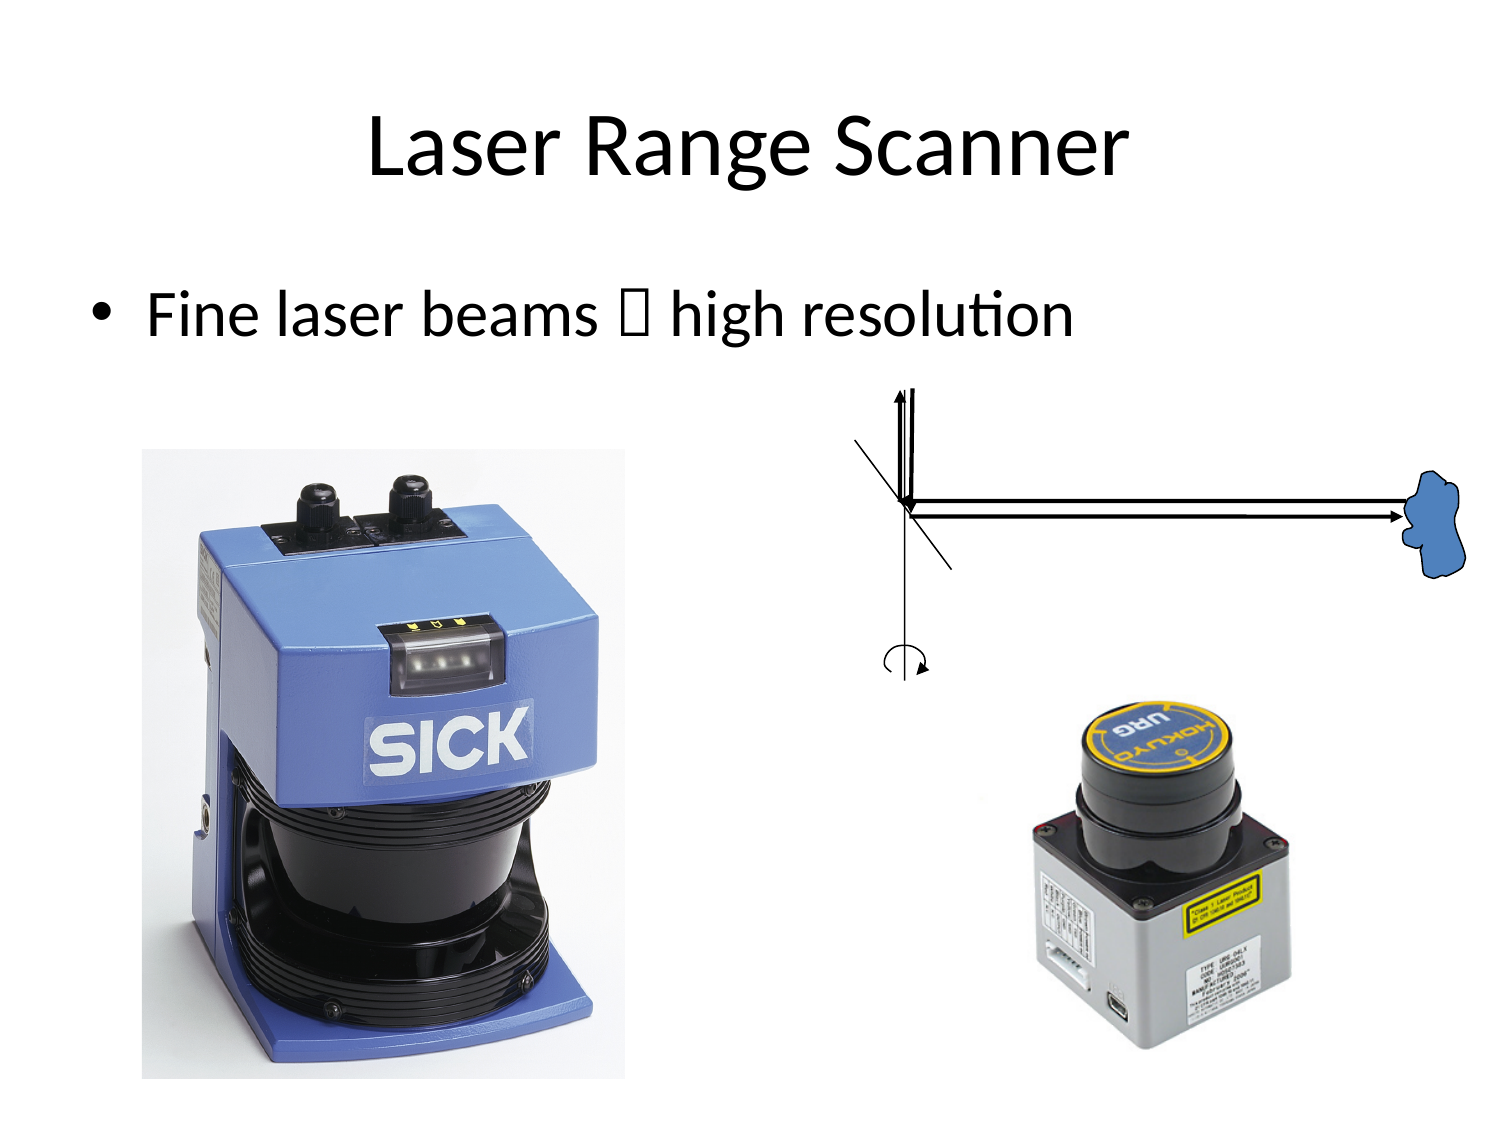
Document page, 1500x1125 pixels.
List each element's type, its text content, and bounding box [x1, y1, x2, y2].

list Fine laser beams  high resolution [75, 262, 1425, 1005]
picture [958, 674, 1355, 1072]
text_box [884, 645, 930, 676]
text_box [1402, 471, 1466, 579]
title Laser Range Scanner [75, 45, 1425, 233]
text_box [896, 494, 1407, 508]
text_box [893, 389, 907, 500]
picture [141, 448, 626, 1080]
text_box [907, 502, 917, 514]
text_box [909, 510, 1404, 523]
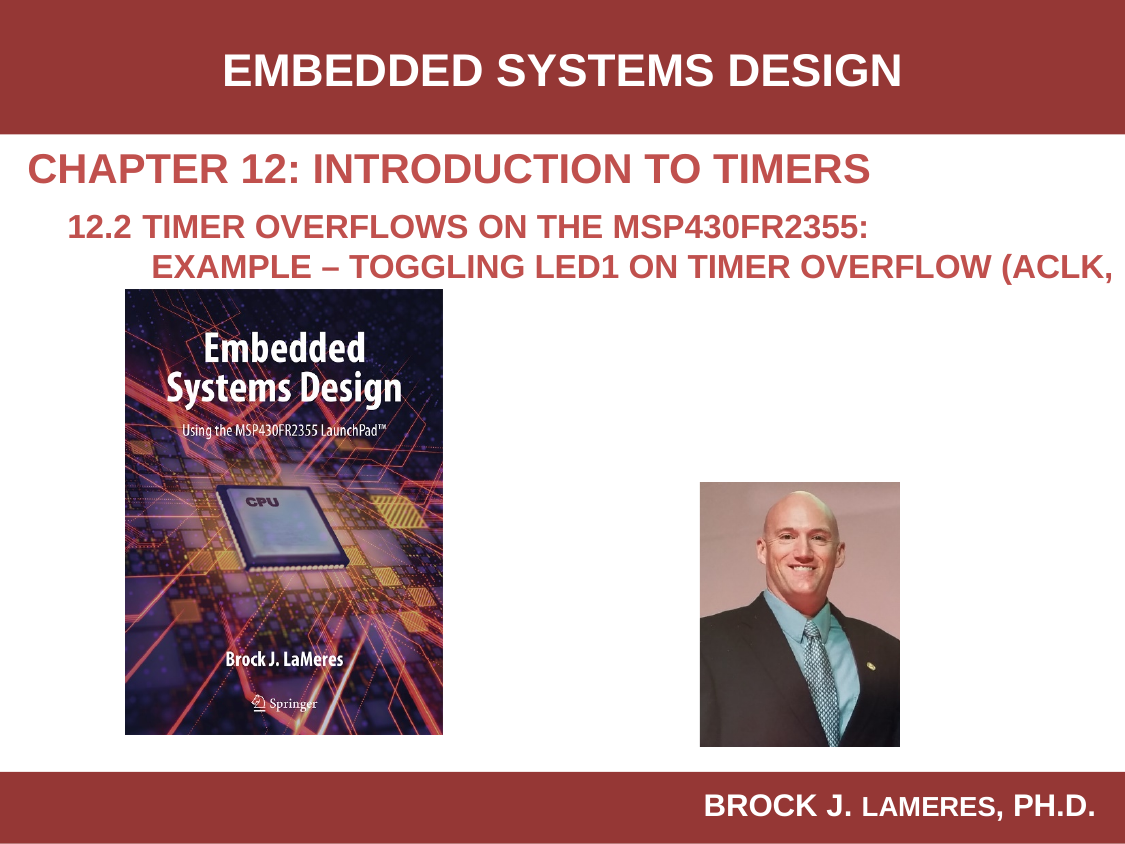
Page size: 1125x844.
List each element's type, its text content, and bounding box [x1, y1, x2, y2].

text_box [0, 770, 1125, 844]
picture [699, 482, 901, 748]
subtitle Brock J. LaMeres, Ph.D. [687, 777, 1113, 832]
title Embedded Systems Design [0, 1, 1125, 135]
text_box Chapter 12: Introduction to Timers [12, 136, 1100, 200]
text_box 12.2 Timer Overflows on the MSP430FR2355: Example – Toggling LED1 on Timer Overflow (ACLK, 12-bit) [52, 197, 1125, 253]
picture [124, 289, 444, 735]
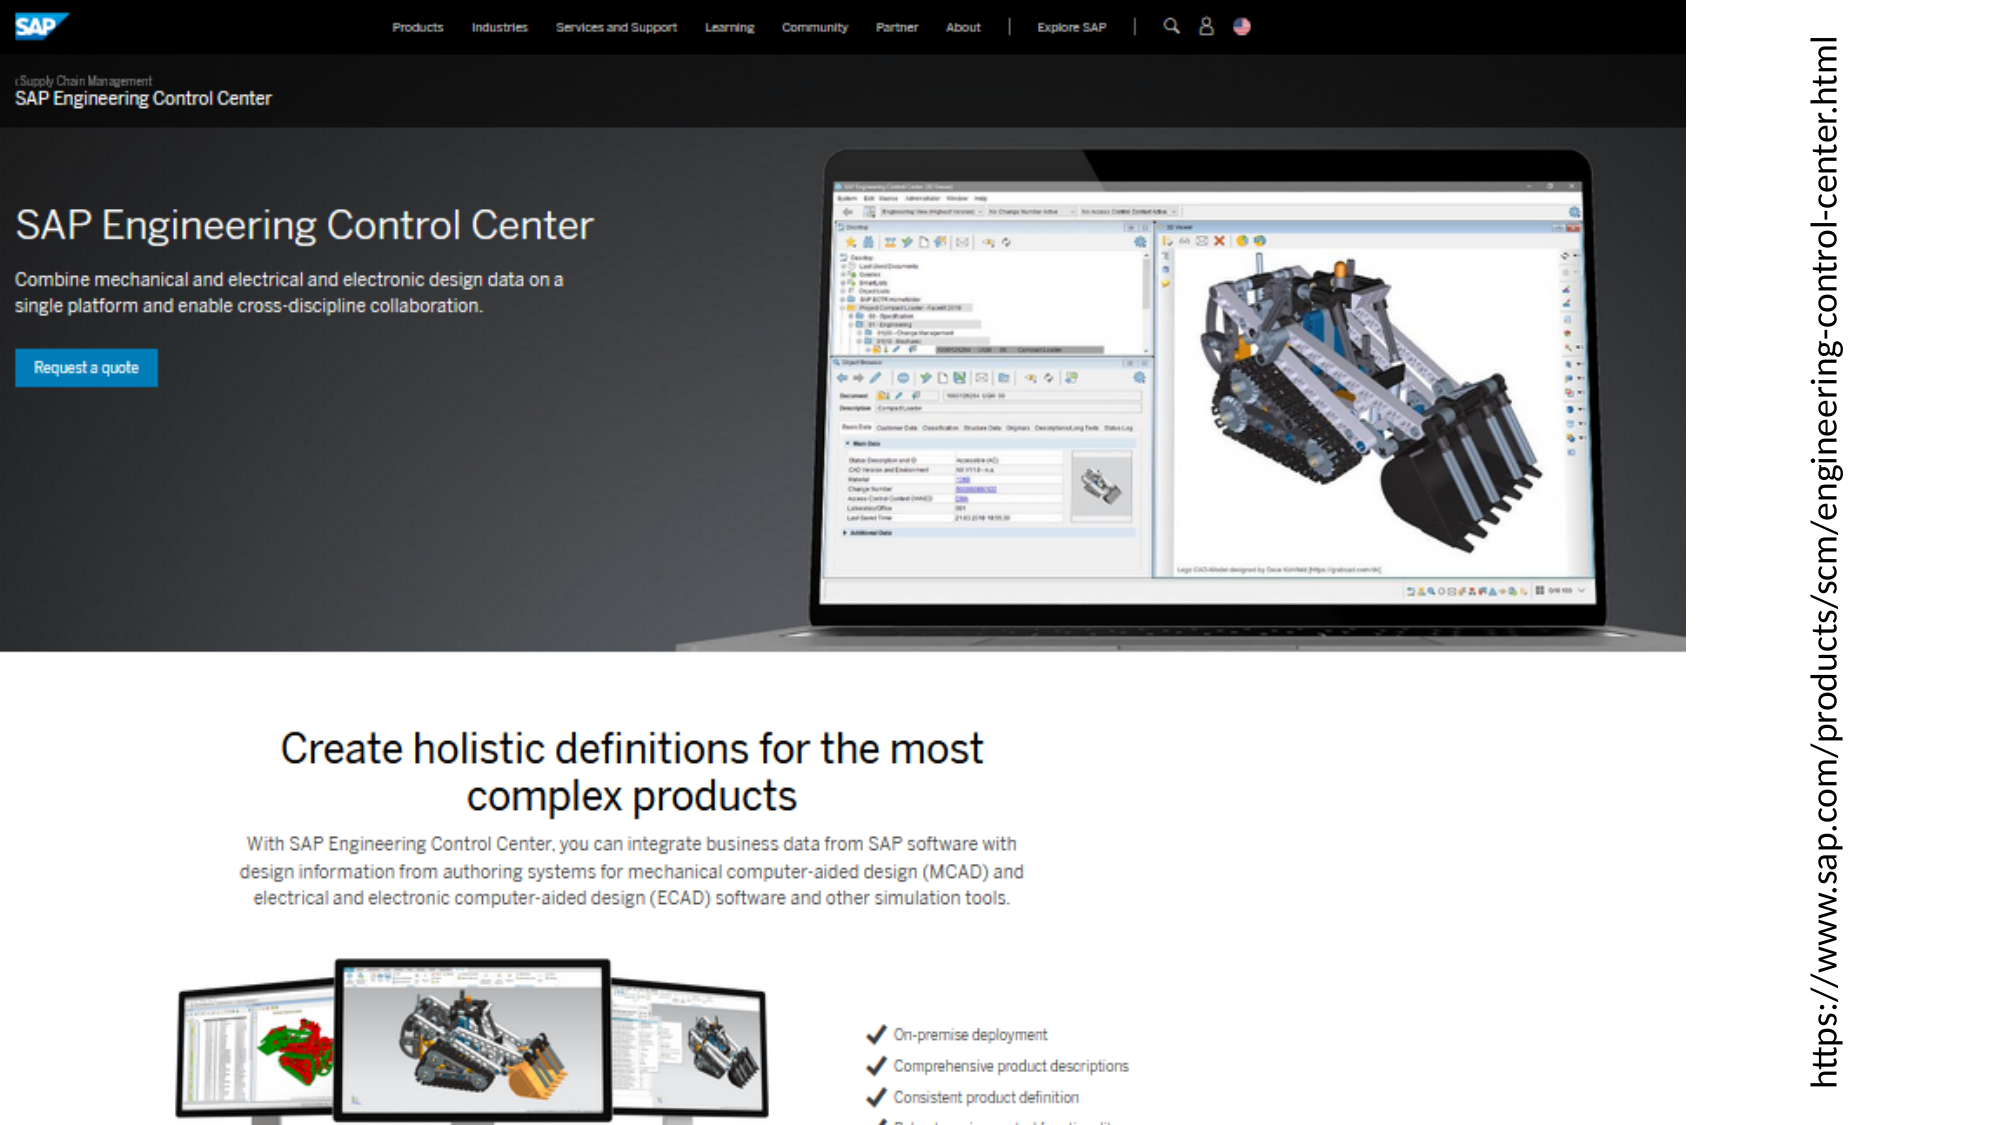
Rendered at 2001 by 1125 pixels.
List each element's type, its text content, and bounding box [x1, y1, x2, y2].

text_box https://www.sap.com/products/scm/engineering-control-center.html [1791, 21, 1852, 1105]
picture [0, 0, 1686, 1125]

◇ ◇ ◇ ◇ ◇ ◇ ◇

The answer must be an exact copy of the lines from the one containing "Page size: 1125x844." through the last line of the records, with no pictures included.

**Response to this task**
Page size: 1125x844.
List each element's type, its text content, and bounding box [x1, y1, x2, y2].

text_box [0, 770, 1125, 844]
picture [699, 482, 901, 748]
subtitle Brock J. LaMeres, Ph.D. [687, 777, 1113, 832]
title Embedded Systems Design [0, 1, 1125, 135]
text_box Chapter 12: Introduction to Timers [12, 136, 1100, 200]
text_box 12.2 Timer Overflows on the MSP430FR2355: Example – Toggling LED1 on Timer Overflow (ACLK, 12-bit) [52, 197, 1125, 253]
picture [124, 289, 444, 735]
Rendered at 2001 by 1125 pixels.
List each element's type, its text content, and bounding box [x1, y1, x2, y2].

text_box https://www.sap.com/products/scm/engineering-control-center.html [1791, 21, 1852, 1105]
picture [0, 0, 1686, 1125]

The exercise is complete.